9. Check for Discount Codes

Online discounts aren’t always automatically deducted when you check out, so make sure you add the discount code before you finalize the order. You can usually find the discount code at the top of the homepage in small print. Sometimes you have to click away to another window to get the code, or to see how long the retailer is running the discount.

10. Check the Return Policy

Return windows vary greatly between retailers. Some are as short as a couple of weeks, and others can run as long as a year. Most retailers will give you 30 days to return an item that is unworn with the tags attached, either by mail or in stores. More importantly, check whether you will get a full refund or a store credit, and make sure you are okay with that.

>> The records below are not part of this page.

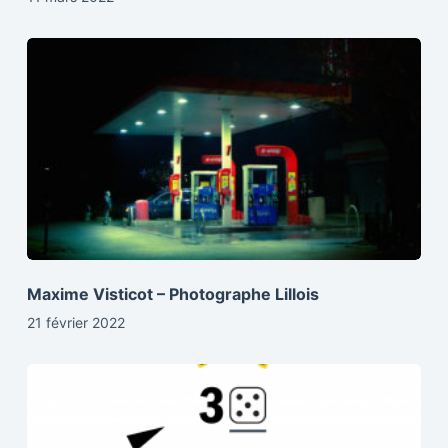
Maxime Visticot – Photographe Lillois
21 février 2022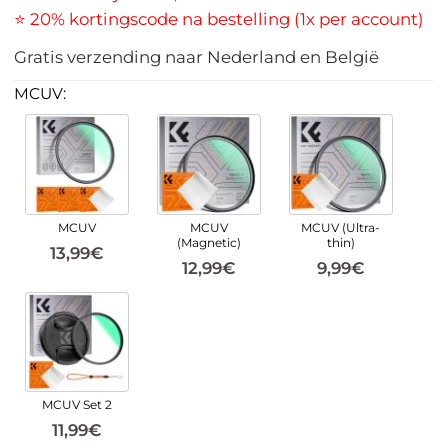
⭐ 20% kortingscode na bestelling (1x per account)
Gratis verzending naar Nederland en België
MCUV:
MCUV
MCUV
MCUV (Ultra-
(Magnetic)
thin)
13,99€
12,99€
9,99€
MCUV Set 2
11,99€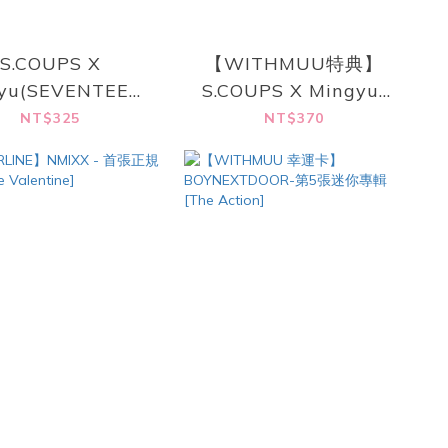
S.COUPS X
【WITHMUU特典】
yu(SEVENTEEN)
S.COUPS X Mingyu-
張迷你專輯 [HYPE
[HYPE VIBES]
NT$325
NT$370
ES] (COMPACT
(COMPACT Ver.)
Ver.)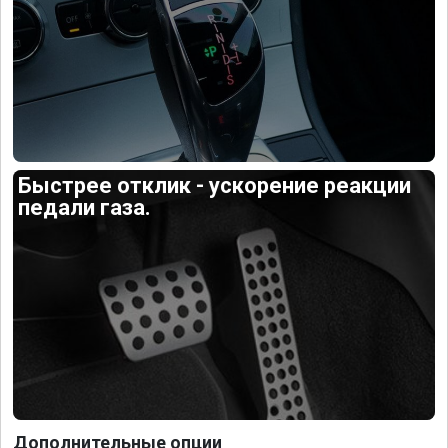
Быстрее отклик - ускорение реакции
педали газа.
Дополнительные опции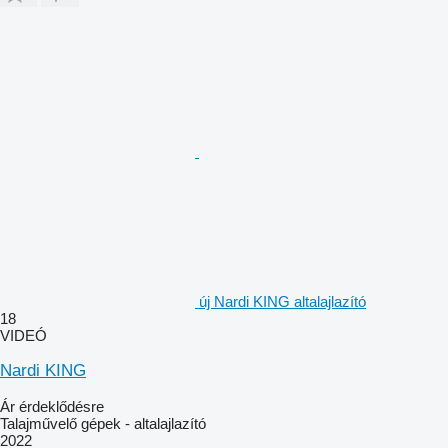
új Nardi KING altalajlazító
18
VIDEÓ
Nardi KING
Ár érdeklődésre
Talajművelő gépek - altalajlazító
2022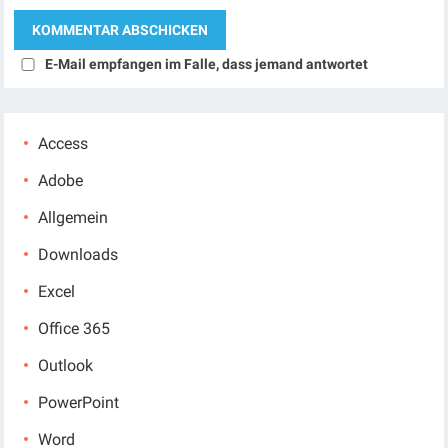
E-Mail empfangen im Falle, dass jemand antwortet
Access
Adobe
Allgemein
Downloads
Excel
Office 365
Outlook
PowerPoint
Word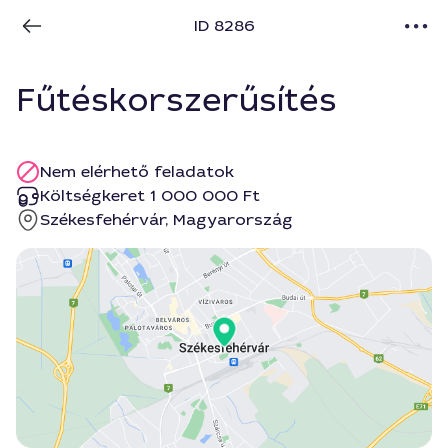
ID 8286
Fűtéskorszerűsítés
Nem elérhető feladatok
Költségkeret 1 000 000 Ft
Székesfehérvár, Magyarország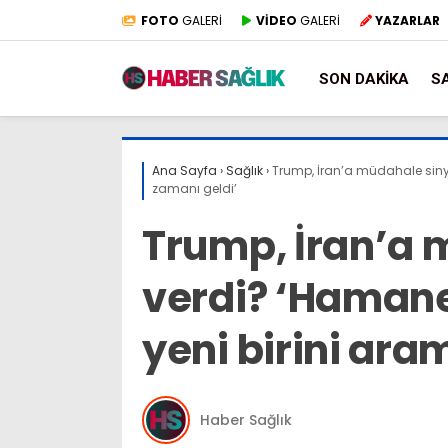
FOTO
GALERİ
VİDEO
GALERİ
YAZARLAR
SON DAKIKA
S
Ana Sayfa
›
Sağlık
›
Trump, İran’a müdahale siny
zamanı geldi’
Trump, İran’a 
verdi? ‘Hamane
yeni birini ara
Haber Sağlık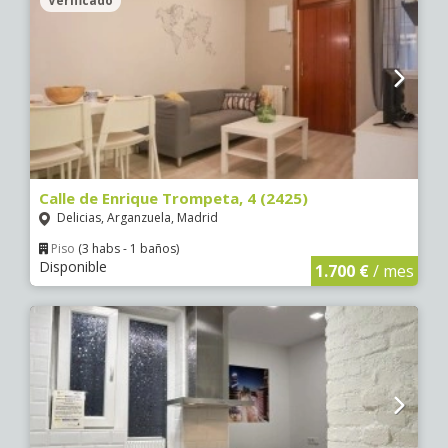
Verificado
Calle de Enrique Trompeta, 4 (2425)
Delicias, Arganzuela, Madrid
Piso
(3 habs - 1 baños)
Disponible
1.700 €
/ mes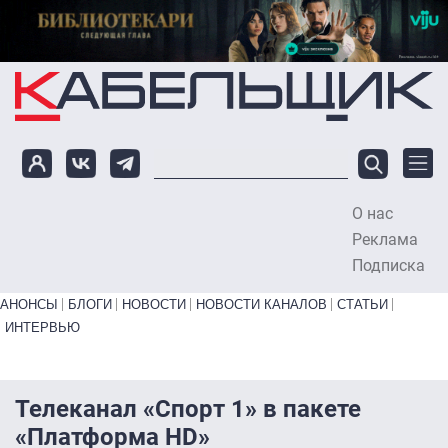
Перейти к основному содержанию
О нас
To
Реклама
Подписка
Primary links bottom
АНОНСЫ
БЛОГИ
НОВОСТИ
НОВОСТИ КАНАЛОВ
СТАТЬИ
ИНТЕРВЬЮ
Телеканал «Спорт 1» в пакете
«Платформа HD»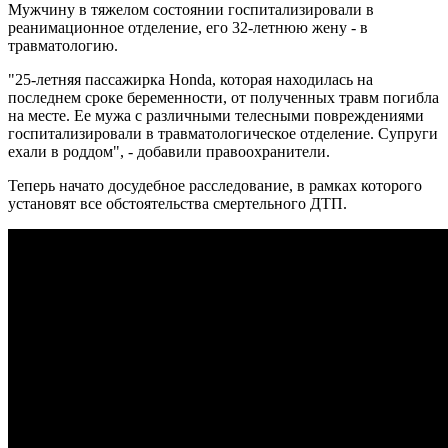
Мужчину в тяжелом состоянии госпитализировали в
реанимационное отделение, его 32-летнюю жену - в
травматологию.
"25-летняя пассажирка Honda, которая находилась на
последнем сроке беременности, от полученных травм погибла
на месте. Ее мужа с различными телесными повреждениями
госпитализировали в травматологическое отделение. Супруги
ехали в роддом", - добавили правоохранители.
Теперь начато досудебное расследование, в рамках которого
установят все обстоятельства смертельного ДТП.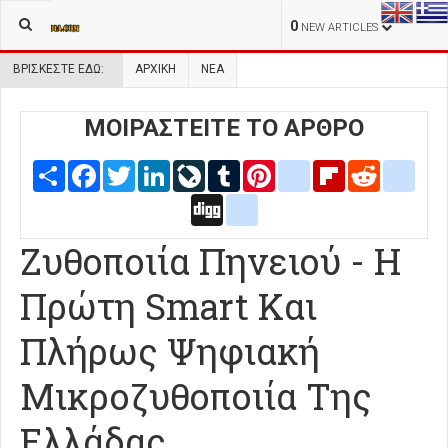
0
NEW ARTICLES
ΒΡΊΣΚΕΣΤΕ ΕΔΏ:
ΑΡΧΙΚΉ
ΝΕΑ
ΜΟΙΡΑΣΤΕΙΤΕ ΤΟ ΑΡΘΡΟ
Share
Facebook
Twitter
LinkedIn
LiveJournal
Tumblr
Pinterest
blogger_post
Flipboard
Reddit
delic
Digg
google_bookmarks
Ζυθοποιία Πηνειού - Η
Πρώτη Smart Και
Πλήρως Ψηφιακή
Μικροζυθοποιία Της
Ελλάδας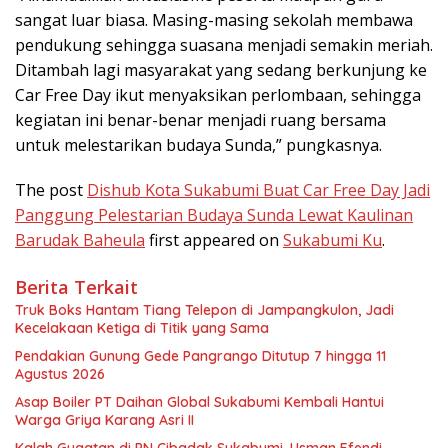
sangat luar biasa. Masing-masing sekolah membawa
pendukung sehingga suasana menjadi semakin meriah.
Ditambah lagi masyarakat yang sedang berkunjung ke
Car Free Day ikut menyaksikan perlombaan, sehingga
kegiatan ini benar-benar menjadi ruang bersama
untuk melestarikan budaya Sunda,” pungkasnya.
The post
Dishub Kota Sukabumi Buat Car Free Day Jadi
Panggung Pelestarian Budaya Sunda Lewat Kaulinan
Barudak Baheula
first appeared on
Sukabumi Ku
.
Berita Terkait
Truk Boks Hantam Tiang Telepon di Jampangkulon, Jadi
Kecelakaan Ketiga di Titik yang Sama
Pendakian Gunung Gede Pangrango Ditutup 7 hingga 11
Agustus 2026
Asap Boiler PT Daihan Global Sukabumi Kembali Hantui
Warga Griya Karang Asri II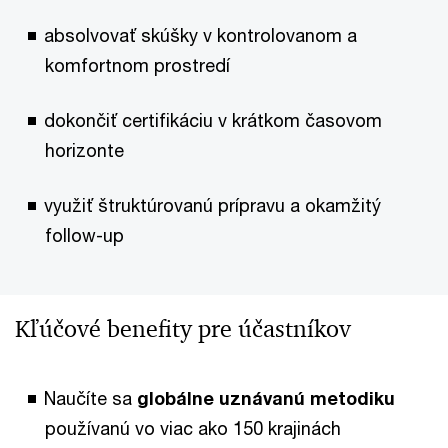
absolvovať skúšky v kontrolovanom a
komfortnom prostredí
dokončiť certifikáciu v krátkom časovom
horizonte
využiť štruktúrovanú prípravu a okamžitý
follow-up
Kľúčové benefity pre účastníkov
Naučíte sa
globálne uznávanú metodiku
používanú vo viac ako 150 krajinách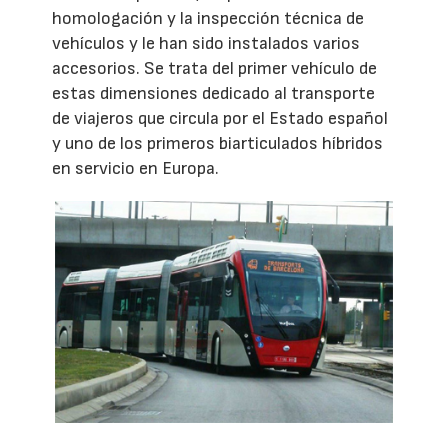
homologación y la inspección técnica de
vehículos y le han sido instalados varios
accesorios. Se trata del primer vehículo de
estas dimensiones dedicado al transporte
de viajeros que circula por el Estado español
y uno de los primeros biarticulados híbridos
en servicio en Europa.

11. Expect to Return the Item

Expecting the worst and hoping for the best is how I approach my own online purchases. The online cycle of buying and returning is annoying, tedious, time-consuming, and expensive when you pay for shipping. But that’s how it goes. It’s no different when you head into the dressing room with fifteen items, and come out with no winners. Just try to make the best decision about the potential purchase with the information at hand.

Practice makes perfect, and I am a lot better at online shopping than I used to be. I order fewer items and have a higher success rate, but I make numerous returns with footwear.

My list of tips is by no means exhaustive. Please share your own tips in the comments, or if you’re new to online shopping, share your concerns.